Tom has a really unique way of painting. He does all (or at least all of the work I've seen thus far) in a stained glass sort of style that presents an abstract image of something or someone recognizable. With his paintings, you can't really tell who or what is being painted until it's done.
Tom told us there is a trick to be able to see his paintings in a more obvious way. If you take a camera, and look at the painting through it's lens, the image becomes quite clear. Tim took his phone out, went to his camera application, and, what do you know, there we saw the baseball player (whose name I forget) staring back at us.
Life is so similar to Tom's paintings. Our lives are constructed with different pieces, different shapes, that all together form a singular image on a canvas. If you look at the canvas of your life it's easy to become disengaged, apathetic, and lost because the image is not always so clear. You see the shapes and colors, get lost in the details, and then, in your own way, lose sight of your bigger purposes in life. Yet if you use just a simple tool, a lens other than yourself, the image can become so clear.
This lens I believe to be Jesus. When you take him for who he is and what he says, he provides a lens that can beautifully draw a magnificent out of your life. Every random piece becomes purposeful; every color intentional.
To see you life as an adventure, you need to accurately view Jesus as he is meant to be viewed, and you need to accurately listen to Jesus as he is meant to be listened to. There is no perfect methodology to this, but digging through the scriptures to see the character of God is an easy place to start. Life becomes so much more adventurous when you realize how great and grand and big God is, and then choose to respond to it.
Our response is our putting our eye up to the looking glass. It's us choosing to take that lens and put it to use. There will only be something mysteriously beautiful on the other side.
The other day I was hanging out with a few of my Middle School students, drawing with chalk all over this old circular wooden picnic table. It was a really fun and relaxing time. When another church staff came over to check it out, I asked him to take a picture of all we had done so far.
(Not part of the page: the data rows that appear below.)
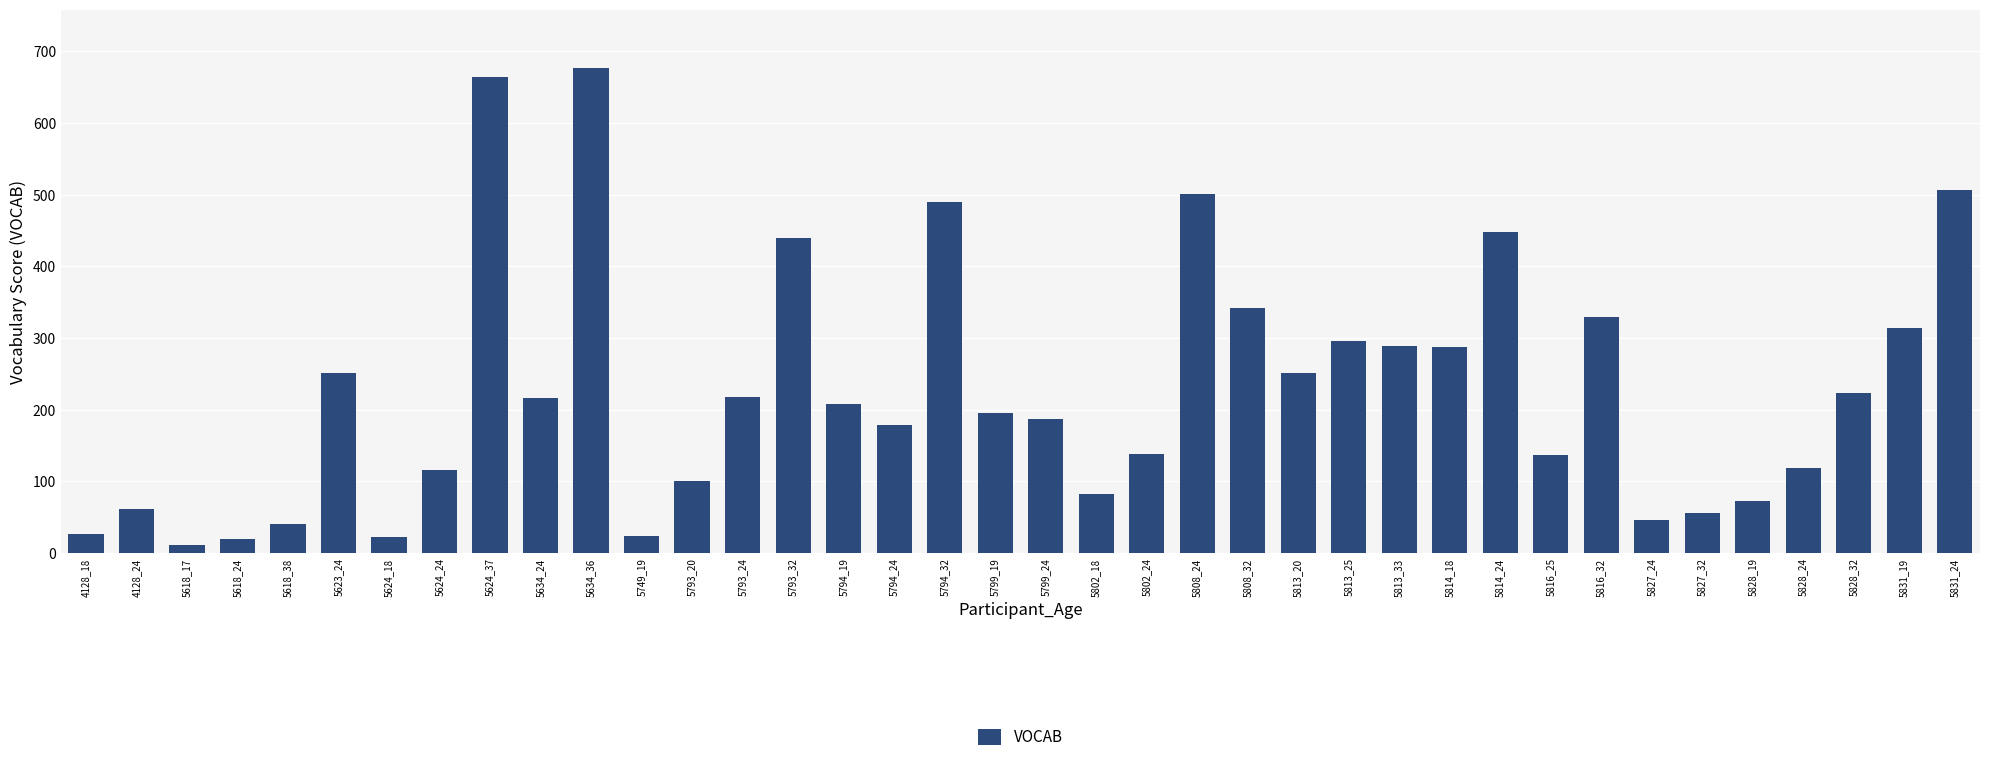

What is the change in value from 5794_24 to 5799_24?

+8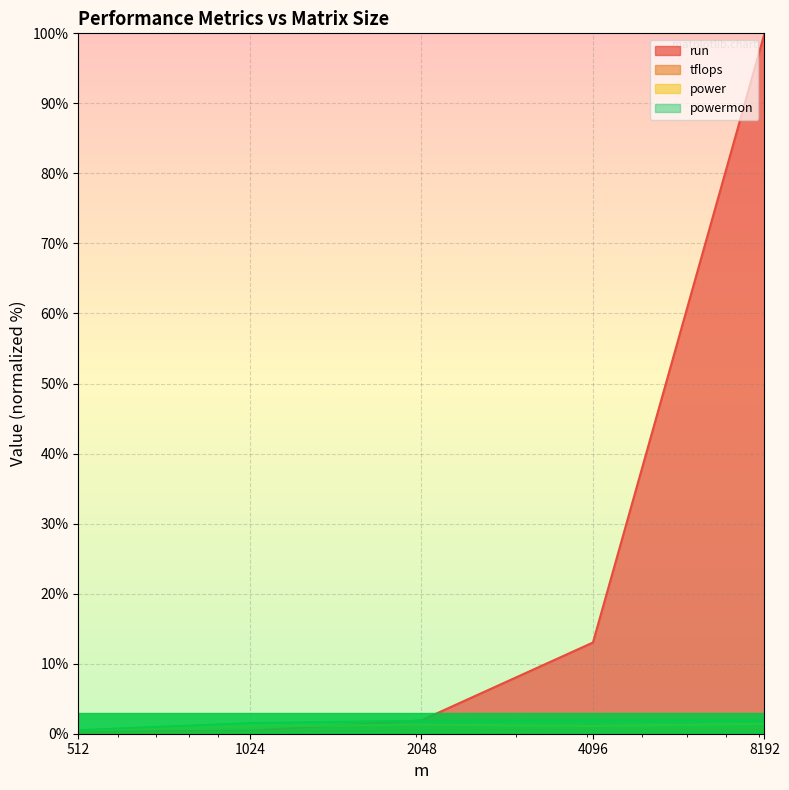

What is the average value of the run series?

23.1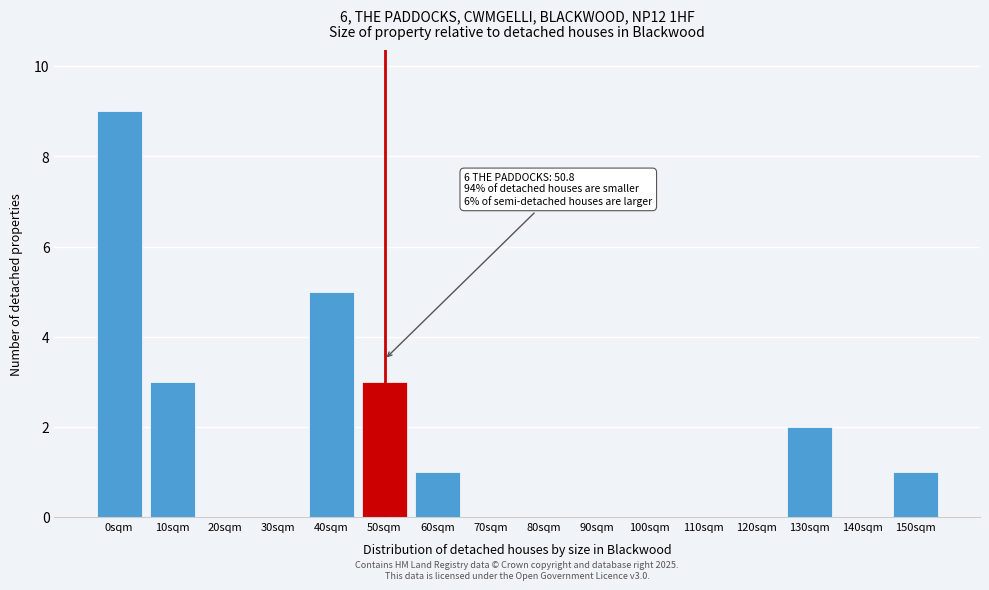

Reading right to left, transcribe all the data shown in this chart.

150sqm=1	140sqm=0	130sqm=2	120sqm=0	110sqm=0	100sqm=0	90sqm=0	80sqm=0	70sqm=0	60sqm=1	50sqm=3	40sqm=5	30sqm=0	20sqm=0	10sqm=3	0sqm=9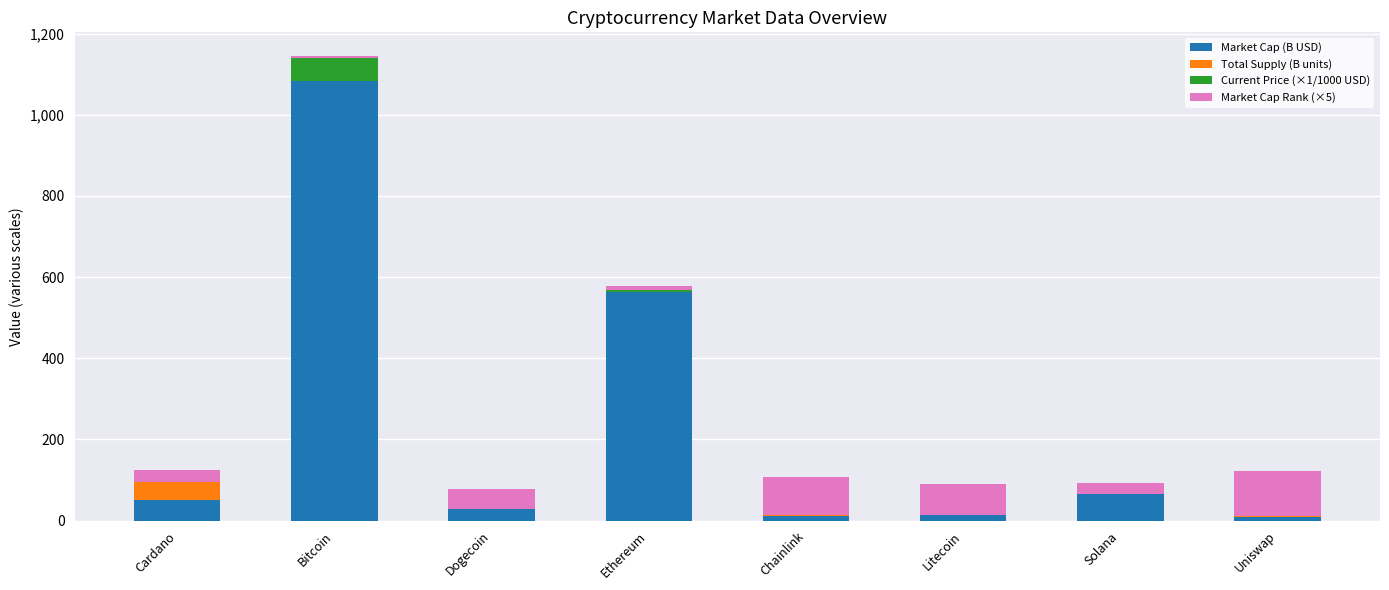

At which category is the sum across all series the highest?

Bitcoin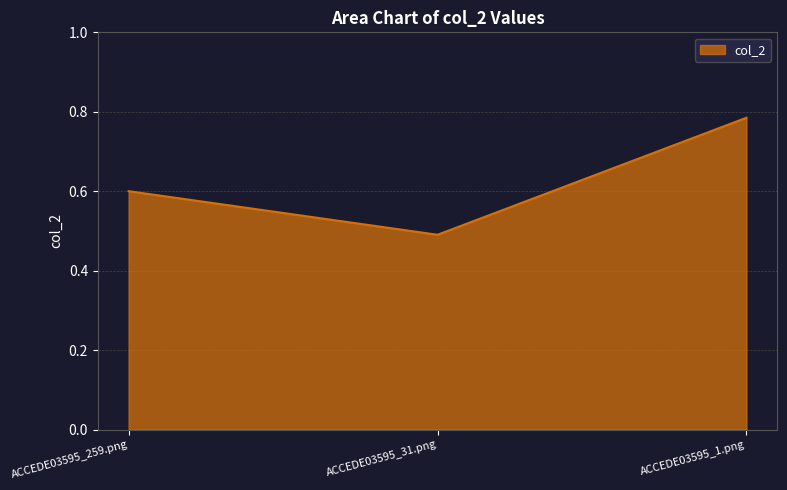

Between ACCEDE03595_1.png and ACCEDE03595_31.png, which is larger?

ACCEDE03595_1.png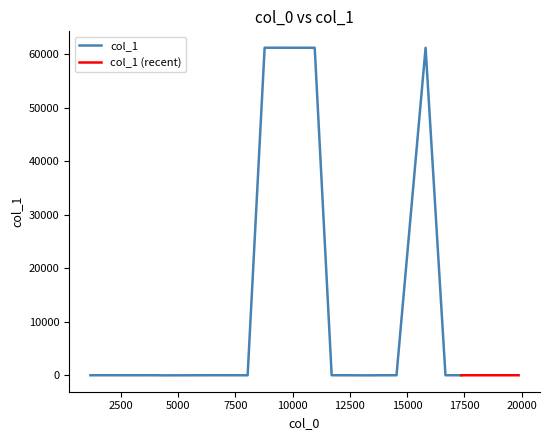

What is the difference between the values at 36 and 3?

61254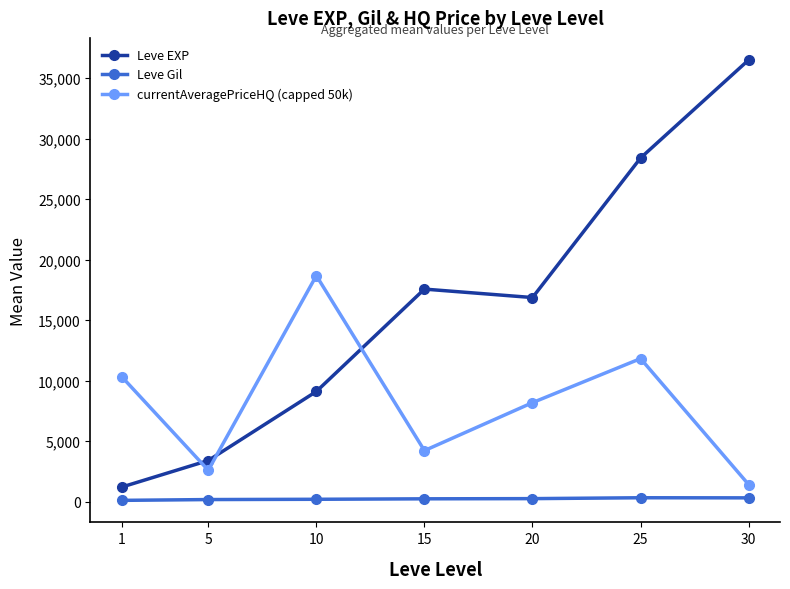

Which series has the largest range (max minus min)?

Leve EXP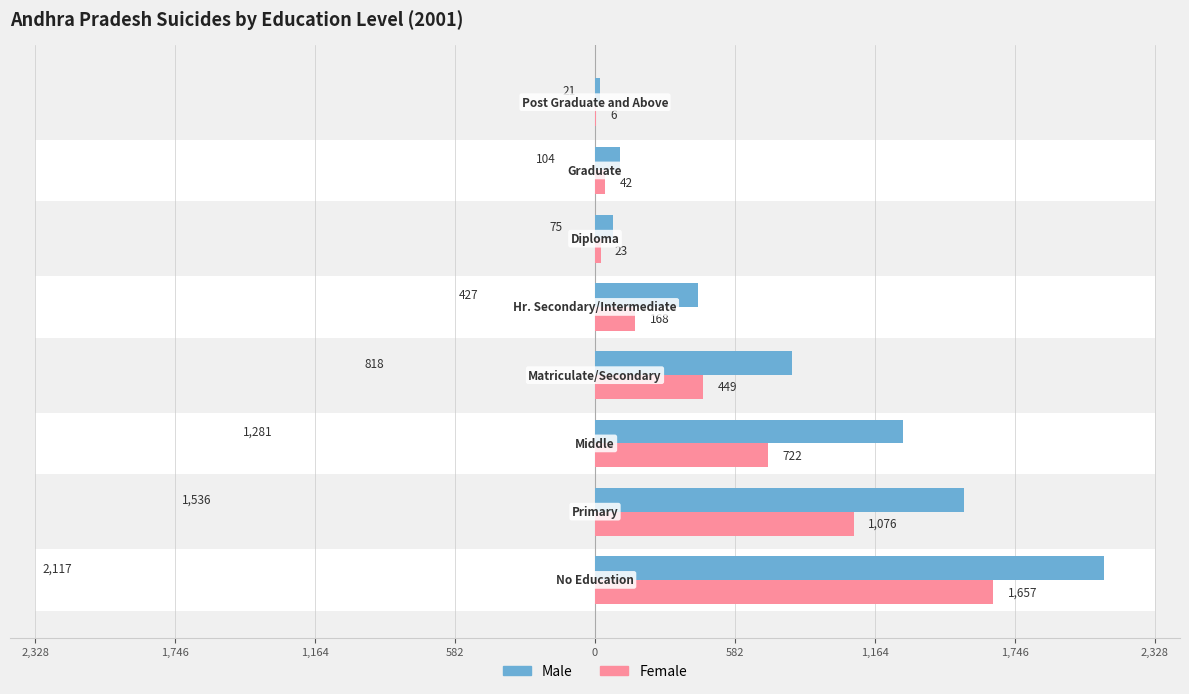

Is the value of Female at 0 greater than the value of Male at 1,164?

No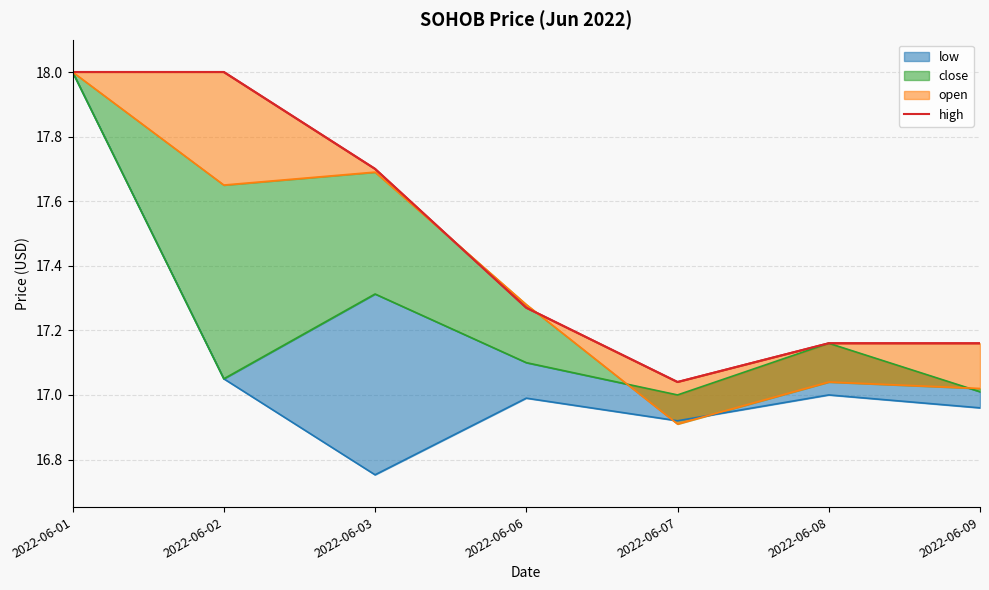

What is the difference between the maximum and minimum values?

1.0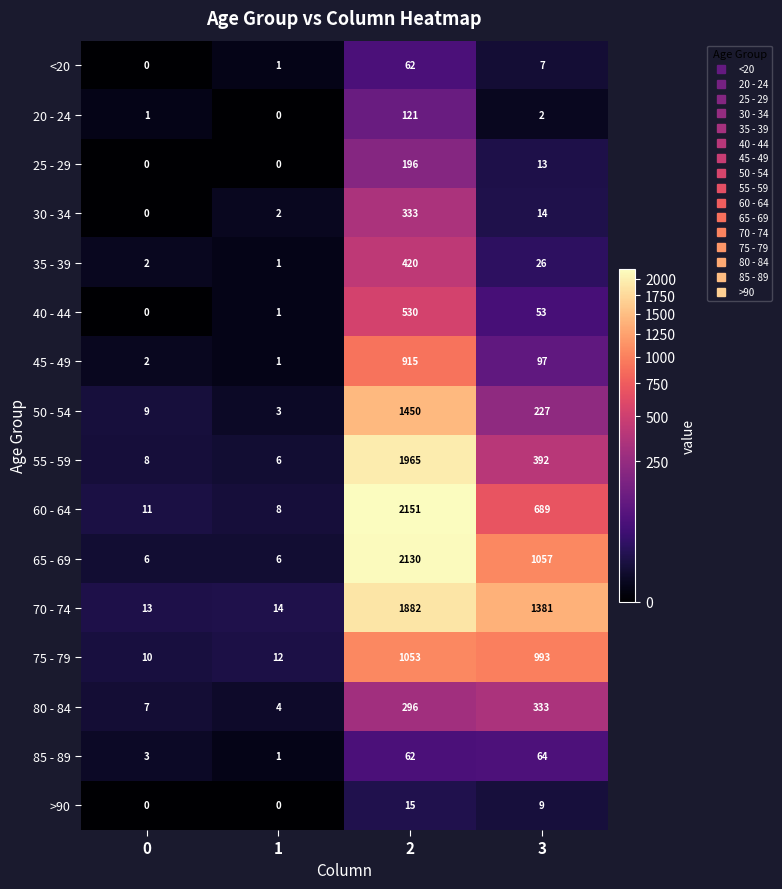

The 25 - 29 series shows 118 at 1. True or false?

False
Then I asked him to text those photos to me (see my camera on my phone has been busted for a while, so I need to ask for help taking spontaneous photos sometimes).
As he was getting the text message ready, he muttered the words, "choose existing." He said it again with a little more awe and enthusiasm, "Choose Existing!" He showed his phone to me. He was at a sub-menu where he could decide to either "take a new photo" or "choose existing photo". He found the "choose existing" option quite profound and went on to sit and ponder those words. I did the same. It's amazing the secret ways God shares profound things through the world.
Choose Existing.
When we take the lens of Christ we are presented with the same challenge: CHOOSE TO EXIST. Choose to pursue grasping the bigger picture of your life. Choose to engage in the artful framework that makes up all you are. Choose to embark on the beautiful adventure that will lead to true existing.
It's way to easy for us to live muddled only existing biologically. I have plenty of friends and acquaintances that do this. They live in their own head without awe, without purpose, and put off the sense that they are hardly engaged in the grand work God is performing through the world. They are hardly aware of the fact God is constantly inviting them into something that actually gives eternal life.
I don't want to be another disengaged soul wandering the earth claiming to know Jesus! I want to be heavily saturated in the beauty of grace mercy and the coming kingdom. I want to take the lens to my own life and live the adventure it could truly be.